**TASK REQUIREMENTS**
Word for word, and with pictures excluded, copy out all the records that follow.

---------------

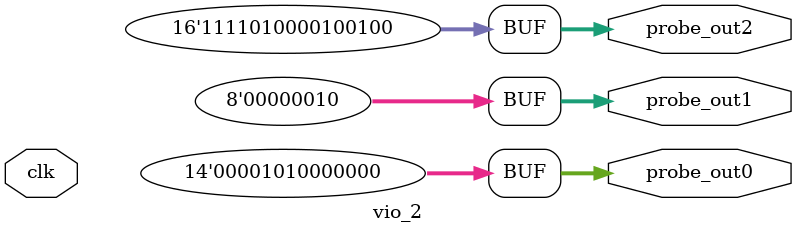
<source format=v>
`timescale 1ns / 1ps
module vio_2 (
clk,

probe_out0,
probe_out1,
probe_out2
);

input clk;

output reg [13 : 0] probe_out0 = 'h0280 ;
output reg [7 : 0] probe_out1 = 'h02 ;
output reg [15 : 0] probe_out2 = 'hf424 ;


endmodule

</source>
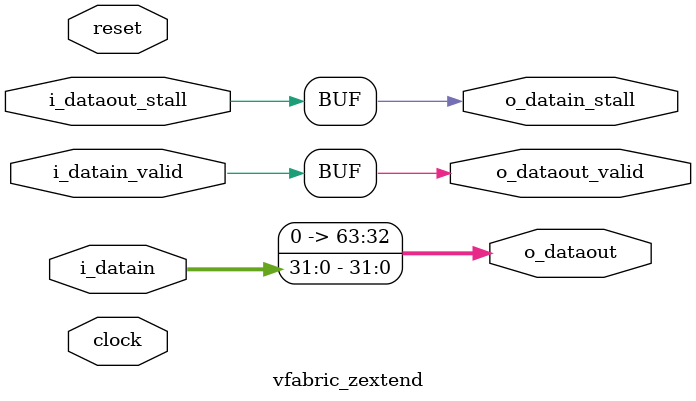
<source format=v>
    


module vfabric_zextend(clock, reset, 
    i_datain, i_datain_valid, o_datain_stall, 
    o_dataout, i_dataout_stall, o_dataout_valid);

parameter DATAIN_WIDTH = 32;
parameter DATAOUT_WIDTH = 64;

  input clock, reset;
  input [DATAIN_WIDTH-1:0] i_datain;
  input i_datain_valid;
  output o_datain_stall;
  output [DATAOUT_WIDTH-1:0] o_dataout;
  input i_dataout_stall;
  output o_dataout_valid;
  
  assign o_dataout = {{DATAOUT_WIDTH{1'b0}}, i_datain[DATAIN_WIDTH-1:0]};
  assign o_datain_stall = i_dataout_stall;
  assign o_dataout_valid = i_datain_valid;
 
endmodule

</source>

---------------

**TASK OUTPUT**
<source format=v>
`timescale 1ns / 1ps
module vio_2 (
clk,

probe_out0,
probe_out1,
probe_out2
);

input clk;

output reg [13 : 0] probe_out0 = 'h0280 ;
output reg [7 : 0] probe_out1 = 'h02 ;
output reg [15 : 0] probe_out2 = 'hf424 ;


endmodule

</source>
<source format=v>
    


module vfabric_zextend(clock, reset, 
    i_datain, i_datain_valid, o_datain_stall, 
    o_dataout, i_dataout_stall, o_dataout_valid);

parameter DATAIN_WIDTH = 32;
parameter DATAOUT_WIDTH = 64;

  input clock, reset;
  input [DATAIN_WIDTH-1:0] i_datain;
  input i_datain_valid;
  output o_datain_stall;
  output [DATAOUT_WIDTH-1:0] o_dataout;
  input i_dataout_stall;
  output o_dataout_valid;
  
  assign o_dataout = {{DATAOUT_WIDTH{1'b0}}, i_datain[DATAIN_WIDTH-1:0]};
  assign o_datain_stall = i_dataout_stall;
  assign o_dataout_valid = i_datain_valid;
 
endmodule

</source>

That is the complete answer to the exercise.